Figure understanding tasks
--

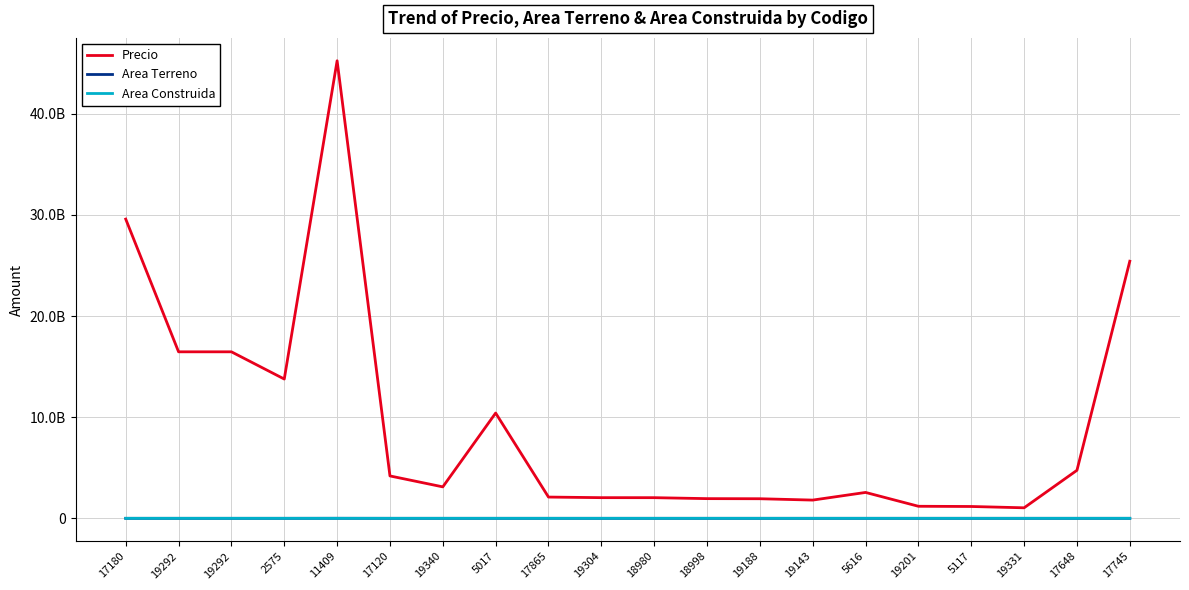

What is the label of the 1st point from the left?

17180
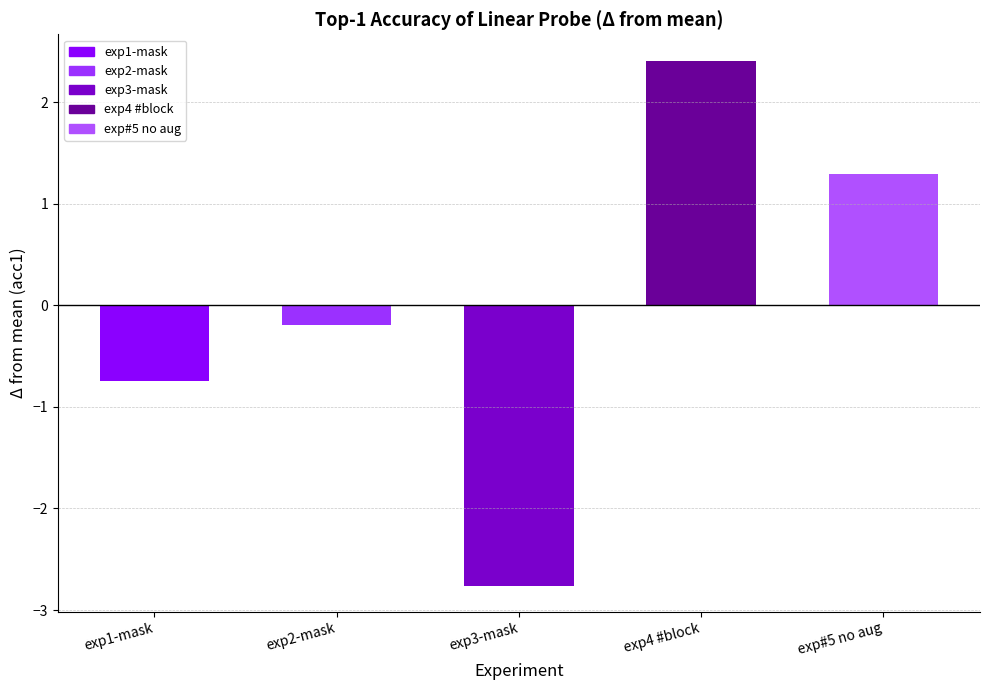

How many values are above zero?

2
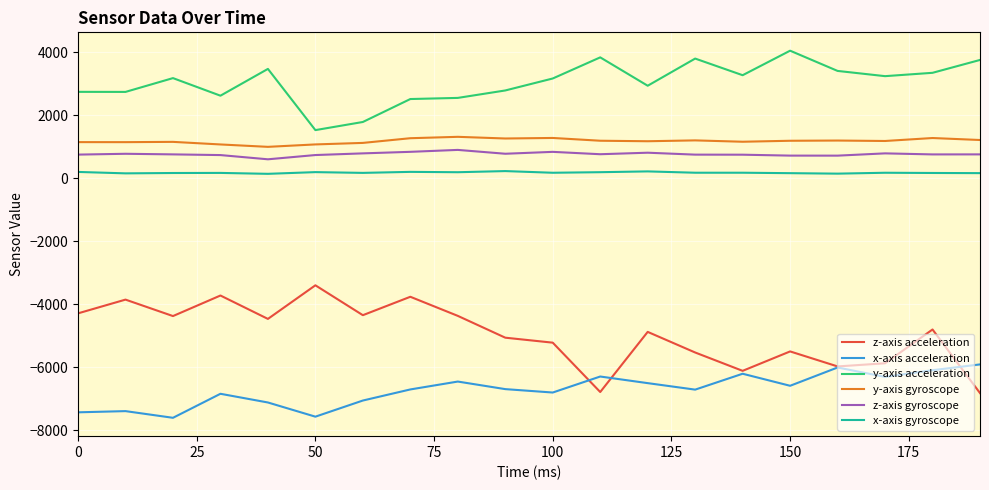

Which series has the largest total across all categories?

y-axis acceleration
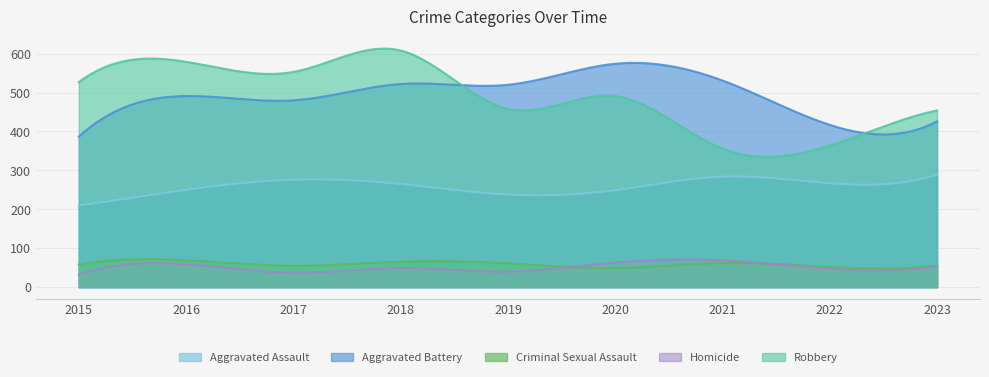

True or false: Homicide and Aggravated Battery intersect in this chart.

False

--

Work to be completed: Which lines in the rows above contain the word "largest"? Copy each of those lines.

The answer:
Which series has the largest total across all categories?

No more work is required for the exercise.